Work task: Copy, from the data below, every line that has "linejoin" in it.

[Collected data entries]

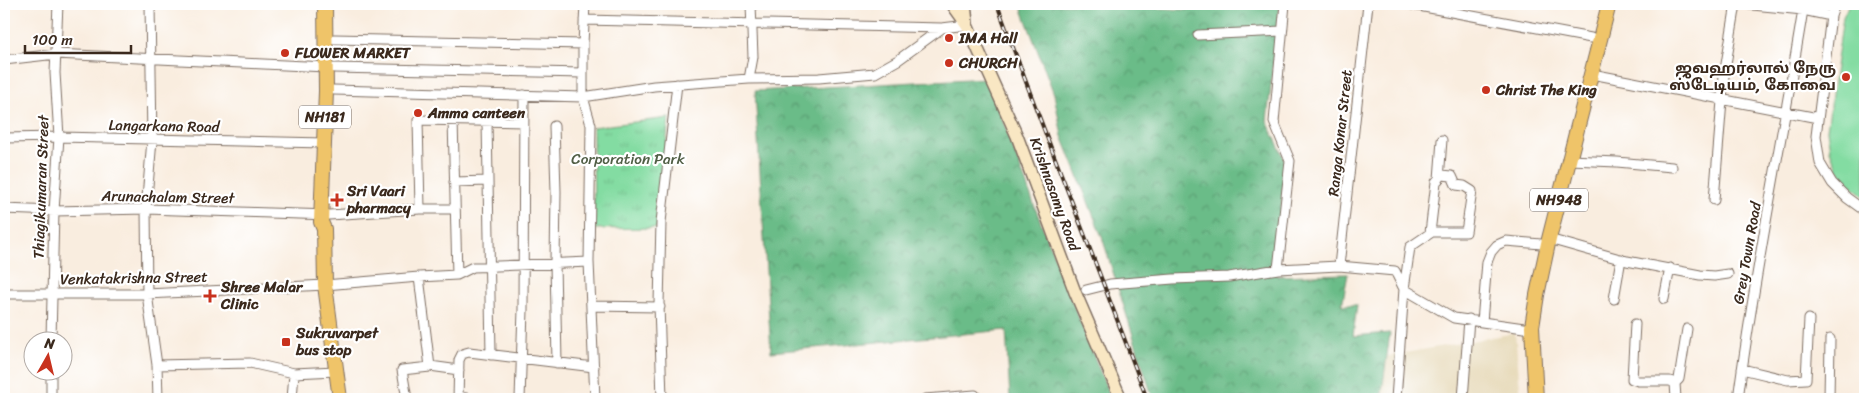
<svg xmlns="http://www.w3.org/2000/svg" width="1869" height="403" font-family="Sriracha,'Noto Sans Tamil',sans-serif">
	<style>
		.built { fill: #e7daba }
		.green { fill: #83dca2; stroke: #5f8360 }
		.forest { fill: url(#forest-crowns); stroke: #527353 }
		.park { fill: url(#park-tufts); stroke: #5f8360 }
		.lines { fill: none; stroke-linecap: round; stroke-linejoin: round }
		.minor-casing { stroke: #7e6e62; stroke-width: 11 }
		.secondary-casing { stroke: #7e6e62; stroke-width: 14 }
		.trunk-casing { stroke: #7e6e62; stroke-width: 16 }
		.minor { stroke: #fff; stroke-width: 9 }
		.secondary { stroke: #f9e7c3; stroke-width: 11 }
		.trunk { stroke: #efc469; stroke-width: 14 }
		.rail-casing { stroke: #3b2a1e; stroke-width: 4 }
		.rail { stroke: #fff; stroke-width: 2; stroke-dasharray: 5.5; stroke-linecap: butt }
		.poi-dot { fill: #c8321e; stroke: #fff; stroke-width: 2 }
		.labels { text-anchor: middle; stroke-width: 4.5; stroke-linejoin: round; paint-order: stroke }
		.shield { fill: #fff; stroke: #766a62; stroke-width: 1 }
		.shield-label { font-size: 14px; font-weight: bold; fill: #3b2a1e }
		.poi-label { font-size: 15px; font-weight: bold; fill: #3b2a1e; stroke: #fff; text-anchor: start }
		.street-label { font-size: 15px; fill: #3b2a1e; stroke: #fff }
		.park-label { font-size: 15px; fill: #515f46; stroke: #fff }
	</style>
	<defs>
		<pattern id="forest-crowns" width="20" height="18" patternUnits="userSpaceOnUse" patternTransform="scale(1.25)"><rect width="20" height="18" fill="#6abc88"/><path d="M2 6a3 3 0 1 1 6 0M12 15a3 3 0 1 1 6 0" fill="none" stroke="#58996f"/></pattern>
		<pattern id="park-tufts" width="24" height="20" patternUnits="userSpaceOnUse" patternTransform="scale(1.25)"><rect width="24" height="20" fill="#83dca2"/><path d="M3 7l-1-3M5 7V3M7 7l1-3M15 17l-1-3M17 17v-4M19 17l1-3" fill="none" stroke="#72bd8b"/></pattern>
	</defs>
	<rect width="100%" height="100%" fill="#fff"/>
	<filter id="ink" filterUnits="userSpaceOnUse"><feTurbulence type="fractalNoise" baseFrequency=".02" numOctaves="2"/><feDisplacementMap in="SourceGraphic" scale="10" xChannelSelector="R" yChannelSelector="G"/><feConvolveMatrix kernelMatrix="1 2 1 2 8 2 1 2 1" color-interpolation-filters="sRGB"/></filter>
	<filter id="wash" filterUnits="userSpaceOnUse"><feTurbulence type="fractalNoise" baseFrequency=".0096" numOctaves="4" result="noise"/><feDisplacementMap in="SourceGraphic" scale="20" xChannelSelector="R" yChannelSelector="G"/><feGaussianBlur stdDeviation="1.12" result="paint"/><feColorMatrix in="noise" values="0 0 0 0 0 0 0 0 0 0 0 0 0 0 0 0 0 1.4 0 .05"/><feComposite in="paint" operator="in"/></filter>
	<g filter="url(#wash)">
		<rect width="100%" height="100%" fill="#f9eddf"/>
		<path class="built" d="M1515 333 1521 399H1154Z"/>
		<path class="green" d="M1849 4H1865V197L1847 182 1837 168 1830 150 1827 130 1843 17Z"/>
		<path class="forest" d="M1020 4H1080L1188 10 1189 4H1280L1267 121 1285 160 1276 276 1348 274 1342 305H1357L1353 336 1390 333 1381 399H1153L1102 237 1062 136 1054 94Z
			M987 78 1036 210 1111 399H1010L1006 330 771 352 755 91Z"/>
		<path class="park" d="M669 118 657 228 594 229 593 127Z"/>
	</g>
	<g filter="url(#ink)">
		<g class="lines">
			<g class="minor-casing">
				<path id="minor" d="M150 4 152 140 146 209 147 294 157 365 158 399
					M585 4 583 44V97L591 125 589 262 595 399
					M1408 4 1591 38
					M1742 4 1803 10 1831 16
					M1835 4 1831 16 1816 136 1820 163 1832 183 1847 198 1865 211
					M584 20 942 28 967 25
					M1198 35 1282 31
					M334 39 583 44
					M4 60 56 54 326 67
					M334 68 583 73
					M1592 74 1818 118
					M749 79 753 57 751 4
					M334 90 583 97 654 86 749 79 819 78 875 73 898 60 942 28
					M453 120 457 275
					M487 121 491 355
					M554 126 556 192 555 263 557 363
					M4 138 59 137 324 143
					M1570 160 1617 162 1672 167
					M1439 179 1442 140
					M454 182 488 181
					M1714 200 1724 76 1736 4
					M4 209 54 211 146 209 329 215 420 209H455
					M420 209 418 120 523 122
					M1549 239 1627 261 1700 275 1714 276 1728 274
					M1339 266 1368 4
					M1278 269 1290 161 1274 122 1285 4
					M1404 289 1454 318 1524 328
					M1086 290 1110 284 1173 279 1229 277 1278 269 1339 266 1395 271 1404 289
					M4 294H147L325 285 419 277 457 275 473 267 589 262
					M1614 299 1621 259
					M1664 299 1670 268
					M591 306 660 307
					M1482 322 1487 262 1491 252 1497 245 1506 241 1541 244
					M1635 324 1632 379 1638 381H1670L1675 383 1676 399
					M51 340 54 211 59 137 55 73 58 4
					M157 365 250 363 294 373 336 371
					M430 366 459 370
					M1742 369 1788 380 1806 379 1809 319
					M1675 383 1679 379 1687 329
					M458 396 471 399
					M51 399V370
					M292 399 294 373
					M407 399 402 370 430 367 419 277
					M458 399 459 360 462 354 469 352 594 367
					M520 399 523 310 524 95
					M662 399 659 304 661 222 677 84
					M925 399 975 395
					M1396 399 1404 289 1410 247 1432 232H1466L1472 191 1464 186 1456 185 1452 176 1442 175 1436 182 1430 233
					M1463 399 1469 319
					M1738 399C1755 269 1782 140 1803 10
					M1829 399 1830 339"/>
			</g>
			<g class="secondary-casing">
				<path id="secondary" d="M952 4 967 25 1017 136 1075 292 1121 399
					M965 4 967 23"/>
			</g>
			<g class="trunk-casing">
				<path id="trunk" d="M325 4 326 91 321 222 324 229 325 285 340 399
					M1536 399 1532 327 1537 295 1549 239 1609 4"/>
			</g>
			<use href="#minor" class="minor"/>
			<use href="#secondary" class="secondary"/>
			<use href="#trunk" class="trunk"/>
			<g class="rail-casing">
				<path id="rail" d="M997 4C1045 136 1098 267 1147 399"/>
			</g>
			<use href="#rail" class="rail"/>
		</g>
	</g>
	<g class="poi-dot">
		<circle cx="949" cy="38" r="5"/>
		<circle cx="285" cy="53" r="5"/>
		<circle cx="949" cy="63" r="5"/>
		<circle cx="1846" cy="77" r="5"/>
		<circle cx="1486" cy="90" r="5"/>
		<circle cx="418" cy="113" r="5"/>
		<path d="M334.5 192.5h5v5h5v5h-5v5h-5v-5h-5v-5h5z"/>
		<path d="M207.5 288.5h5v5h5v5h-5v5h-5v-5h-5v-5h5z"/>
		<rect x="281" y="337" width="10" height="10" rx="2.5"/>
	</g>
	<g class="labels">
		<g class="shield">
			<rect x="299" y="105.5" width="52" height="23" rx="4"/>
			<rect x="1530" y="188.5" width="58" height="23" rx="4"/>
		</g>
		<g class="shield-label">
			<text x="325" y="122">NH181</text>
			<text x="1559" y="205">NH948</text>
		</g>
		<g class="poi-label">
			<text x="959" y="43">IMA Hall</text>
			<text x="295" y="58">FLOWER MARKET</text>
			<text x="959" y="68">CHURCH</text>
			<text x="1836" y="73" text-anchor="end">ஜவஹர்லால் நேரு<tspan x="1836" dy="17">ஸ்டேடியம், கோவை</tspan></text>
			<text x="1496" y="95">Christ The King</text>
			<text x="428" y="118">Amma canteen</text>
			<text x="347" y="196">Sri Vaari<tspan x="347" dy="17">pharmacy</tspan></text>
			<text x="221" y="292">Shree Malar<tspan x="221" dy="17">Clinic</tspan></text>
			<text x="296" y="338">Sukruvarpet<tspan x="296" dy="17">bus stop</tspan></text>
		</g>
		<g class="street-label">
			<text transform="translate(164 126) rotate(1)" y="5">Langarkana Road</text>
			<text transform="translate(1340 133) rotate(-84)" y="5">Ranga Konar Street</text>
			<text transform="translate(41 187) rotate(-88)" y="5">Thiagikumaran Street</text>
			<text transform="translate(1055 194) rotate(70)" y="5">Krishnasamy Road</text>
			<text transform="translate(168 197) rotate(1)" y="5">Arunachalam Street</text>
			<text transform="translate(1747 253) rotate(-80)" y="5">Grey Town Road</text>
			<text transform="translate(134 278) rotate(-1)" y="5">Venkatakrishna Street</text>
		</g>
		<g class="park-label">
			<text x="628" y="164">Corporation Park</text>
		</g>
	</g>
	<rect width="1869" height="403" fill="none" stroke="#fff" stroke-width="20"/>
	<g transform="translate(48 356) rotate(8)"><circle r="24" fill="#ffffff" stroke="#b1aaa5"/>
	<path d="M0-4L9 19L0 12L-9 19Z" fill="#c8321e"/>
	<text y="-8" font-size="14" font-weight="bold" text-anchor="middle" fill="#3b2a1e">N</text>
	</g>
	<path d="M25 45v8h106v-8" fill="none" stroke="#3b2a1e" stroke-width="2.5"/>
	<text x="32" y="45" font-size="15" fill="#3b2a1e" stroke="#ffffff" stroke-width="4" paint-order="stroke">100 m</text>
</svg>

Result for this task:
		.lines { fill: none; stroke-linecap: round; stroke-linejoin: round }
		.labels { text-anchor: middle; stroke-width: 4.5; stroke-linejoin: round; paint-order: stroke }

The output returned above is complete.